Differential expression analysis

There are many software packages for differential expression analysis of RNA-seq data. We will first look at Cuffdiff/CummeRbund and then try the alternative method DESeq.

Several tools, such as DESeq and edgeR, start from read counts per gene and use the discrete nature of the data to do statistical tests appropriate for this kind of data. It can be argued that that such counts will never give quite the correct results because the presence of alernative isoforms confound the read counting. Cuffdiff therefore combines isoform-level quantification and differential expression testing into one framework and claim that they achieve better results because they are able to take into account the uncertainty of isoform quantification.

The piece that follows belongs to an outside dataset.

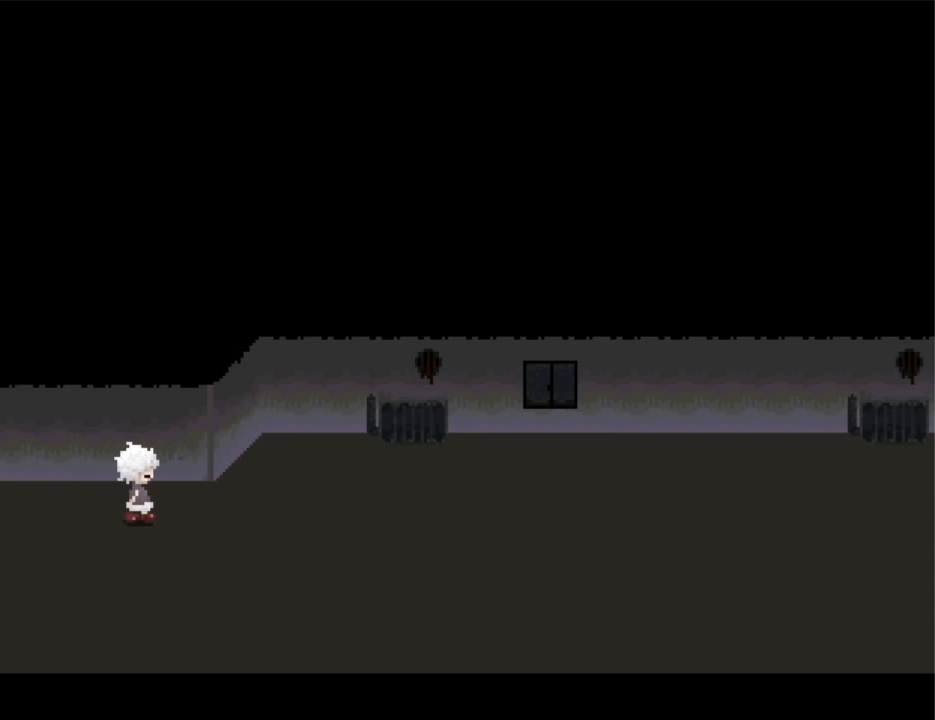
{"keys": ["right"], "events": []}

This differential expression tutorial was originally written by Mikel Huss, and adapted and extended for this course by Pär Engström (both at SciLifeLab, DBB, Stockholm University).

Data set

In this exercise we are going to look at RNA-seq data from the A431 cell line. A431 is an epidermoid carcinoma cell line which is often used to study cancer and the cell cycle, and as a sort of positive control of epidermal growth factor receptor (EGFR) expression. A431 cells express very high levels of EGFR, in contrast to normal human fibroblasts. In the experiment we are looking at today, A431 cells were treated with gefinitib, which is an EGFR inhibitor, and is used (under the trade name Iressa) as a drug to treat cancers with mutated and overactive EGFR. In the experiment, RNA was extracted at four time points: before the gefinitib treatment (t=0), and two, six and twenty-four hours after treatment (t=2, t=6, t=24, respectively), and sequenced using an Illumina HiSeq instrument in triplicates (thus there are 3x4=12 samples). Since gefinitib suppresses the expression of EGFR, the effects on the cell line are quite severe, as you will see when comparing the 24h time point to the control.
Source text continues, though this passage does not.